There was also a plumbing debacle around 2am that kept us mopping and plunging (to no avail) until 3. 

Professionals were called first thing and because I was so good at describing the issue (the plumber's daughter) we were passed off to a Jetter

Perk up your ears, homeowners with septic systems. This is a new thing halfway between getting the sink snaked and digging up the septic tank. They use high-pressure water into the clean-out trap ( I didn't even know there was one) and all was made well and functional in about twenty minutes. And reasonably, compared to the other two options.  

I am left with the majority of my towels befouled, now outside on the deck taking a drench in this monsoon. I may boil the best and ditch the rest given they are all worn raggedy. 

This is still a long day of work away. Gaskets need replacing from inside. 
A trip to the pool store for a few chemicals - the two feet of water left in it is already a lovely shade of green. But I know how to fix that. 

Saturday. Maybe. It feels like making plans is asking for trouble. 

Sunday, June 21, 2020

a thread runs through it

And the Dirty Thread sets I promised are finally posted

Most of them, anyway. Some of the pictures came out pretty crappy, so I'll add them in when I get two spare minutes to rub together.

Over the weekend, I finally decided on and committed to a company to design the cover for my novel.
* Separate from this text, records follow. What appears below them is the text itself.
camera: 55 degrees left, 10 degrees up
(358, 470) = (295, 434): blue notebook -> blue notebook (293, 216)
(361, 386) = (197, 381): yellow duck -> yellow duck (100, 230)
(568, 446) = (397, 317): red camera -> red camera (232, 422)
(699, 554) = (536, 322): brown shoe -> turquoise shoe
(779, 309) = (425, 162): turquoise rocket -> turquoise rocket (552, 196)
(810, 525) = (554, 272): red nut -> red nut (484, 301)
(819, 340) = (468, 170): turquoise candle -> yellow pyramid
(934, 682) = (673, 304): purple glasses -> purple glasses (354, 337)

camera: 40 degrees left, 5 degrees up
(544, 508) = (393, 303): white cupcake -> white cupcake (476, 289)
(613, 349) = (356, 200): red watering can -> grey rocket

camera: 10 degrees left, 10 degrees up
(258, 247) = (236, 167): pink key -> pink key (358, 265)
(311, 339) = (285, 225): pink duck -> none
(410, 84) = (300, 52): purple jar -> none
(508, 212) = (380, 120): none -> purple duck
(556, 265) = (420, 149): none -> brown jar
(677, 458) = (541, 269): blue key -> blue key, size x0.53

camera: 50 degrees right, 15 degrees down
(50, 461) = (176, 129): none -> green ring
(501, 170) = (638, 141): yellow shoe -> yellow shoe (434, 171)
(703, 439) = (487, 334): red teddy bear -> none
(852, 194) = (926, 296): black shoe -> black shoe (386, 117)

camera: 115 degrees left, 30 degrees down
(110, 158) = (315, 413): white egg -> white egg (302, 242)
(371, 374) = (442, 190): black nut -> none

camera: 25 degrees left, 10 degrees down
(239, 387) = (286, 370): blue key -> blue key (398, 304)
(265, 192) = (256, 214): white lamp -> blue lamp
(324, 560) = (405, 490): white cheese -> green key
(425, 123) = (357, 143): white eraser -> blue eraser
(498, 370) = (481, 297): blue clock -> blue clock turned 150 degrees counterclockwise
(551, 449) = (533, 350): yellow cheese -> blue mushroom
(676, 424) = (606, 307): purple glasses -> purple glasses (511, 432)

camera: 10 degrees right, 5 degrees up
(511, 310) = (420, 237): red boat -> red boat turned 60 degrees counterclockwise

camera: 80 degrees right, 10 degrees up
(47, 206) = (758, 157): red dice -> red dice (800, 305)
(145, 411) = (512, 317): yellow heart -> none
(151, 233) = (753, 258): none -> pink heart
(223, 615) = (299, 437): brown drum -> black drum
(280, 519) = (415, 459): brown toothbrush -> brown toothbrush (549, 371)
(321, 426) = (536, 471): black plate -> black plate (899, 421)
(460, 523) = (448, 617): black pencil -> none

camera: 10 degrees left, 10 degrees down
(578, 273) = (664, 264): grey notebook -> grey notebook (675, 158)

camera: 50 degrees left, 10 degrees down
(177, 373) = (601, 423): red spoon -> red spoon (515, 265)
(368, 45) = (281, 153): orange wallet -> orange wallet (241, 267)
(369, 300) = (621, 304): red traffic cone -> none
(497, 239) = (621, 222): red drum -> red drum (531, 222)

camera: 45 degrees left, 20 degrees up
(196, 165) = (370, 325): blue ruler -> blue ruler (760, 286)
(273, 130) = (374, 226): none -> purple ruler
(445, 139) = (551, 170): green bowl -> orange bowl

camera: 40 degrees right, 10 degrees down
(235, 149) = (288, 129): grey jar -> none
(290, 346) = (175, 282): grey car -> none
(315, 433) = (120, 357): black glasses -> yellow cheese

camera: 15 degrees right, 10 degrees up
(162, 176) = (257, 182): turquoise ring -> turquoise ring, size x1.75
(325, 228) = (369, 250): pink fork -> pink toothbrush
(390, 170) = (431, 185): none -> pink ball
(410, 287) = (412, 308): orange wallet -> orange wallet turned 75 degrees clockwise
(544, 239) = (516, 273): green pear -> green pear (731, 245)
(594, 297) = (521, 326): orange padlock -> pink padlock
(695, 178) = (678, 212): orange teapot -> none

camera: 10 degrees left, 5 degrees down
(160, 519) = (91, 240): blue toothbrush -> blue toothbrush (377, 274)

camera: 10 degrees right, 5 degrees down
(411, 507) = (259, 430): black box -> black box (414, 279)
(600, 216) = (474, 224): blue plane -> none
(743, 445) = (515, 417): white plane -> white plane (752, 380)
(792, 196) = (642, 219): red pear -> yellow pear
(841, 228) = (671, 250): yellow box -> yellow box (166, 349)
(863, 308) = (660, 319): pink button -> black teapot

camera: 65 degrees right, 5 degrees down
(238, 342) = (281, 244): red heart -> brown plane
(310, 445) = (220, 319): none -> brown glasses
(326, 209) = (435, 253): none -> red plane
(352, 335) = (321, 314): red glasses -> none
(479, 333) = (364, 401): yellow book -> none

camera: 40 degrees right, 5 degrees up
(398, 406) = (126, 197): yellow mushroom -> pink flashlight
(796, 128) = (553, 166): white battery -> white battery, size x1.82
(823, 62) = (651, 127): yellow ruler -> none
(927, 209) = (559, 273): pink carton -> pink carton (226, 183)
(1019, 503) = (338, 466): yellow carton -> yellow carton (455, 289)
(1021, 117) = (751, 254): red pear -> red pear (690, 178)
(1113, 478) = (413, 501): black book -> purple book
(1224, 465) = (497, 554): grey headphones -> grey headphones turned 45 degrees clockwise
I didn't have to be told more than three times that doing my own cover would be a lot like being my own lawyer in a murder trial.
DON'T DO IT!  

Oh, I've made a clever little placeholder (I am so in love with that photo, but I scrounged the original off the web which is a big no-no.) but I'm leaving it to the professionals at Bookflydesign.com . 

I looked at cover design sites until my eyeballs were bleeding. Most went from bad to worse when you specified "romance" or "paranormal". I'm so sick of sweaty, chiseled abs and tattoos I could puke. Somehow I found Bookfly. Here's their portfolio. This is a class act. I traded emails and put my electronic pawprint on a contract. Big step.

As a reward, I gave my self some stitching time this morning. More words lifted from an old song.



Saturday, June 20, 2020

The Leftovers


This is the big basket that I'm picking from for Fat Baggies.
I found a box deep in the closet with about ten years of dust on top. Inside, what might have been my personal hoard. All of it now added into the mix. 

Smooth cotton sheeting that took the dye like print. Thick, thready pieces of Irish double damask (impossible to find on the cheap anymore). Cotton lawn so fragile it tears like paper. Woven pieces of some natural fiber.

Yes, I did snatch a few pieces back into the River basket. 

Two views of the same basket after I dug deep and pulled a handful to the surface.

Addendum - apologies Cynthia, Linda, and Michelle. Murphy's Law wisely conspired to keep me from the post office this morning. 

When I got there, the line was out the door, BUT they were letting too many people into the lobby AND I'd left my mask at home.

Also, it's Georgia.

I'll try again, midday Monday.

Friday, June 19, 2020

A Cloth day





The words got away from me yesterday, 
but the pictures usually do the talking.

Distant friends and family have been on my mind. 

Out of reach, but never out of mind.





This lot of cloth rescued from an acute case of LINT, one by one. A full roll of packing tape and hand wash and dry for each piece. 

The hummingbirds were scandalized.













Miss Salem has finally decided that Colin means her no harm, even though she did leave him with a pound of fur right after this shot.


And fingers crossed, the pool seems to have been rescued from the mid-winter tree fall disaster. Repairs to the liner are holding. Pump and infrastructure test tomorrow. Marine putty and super duct tape at the ready!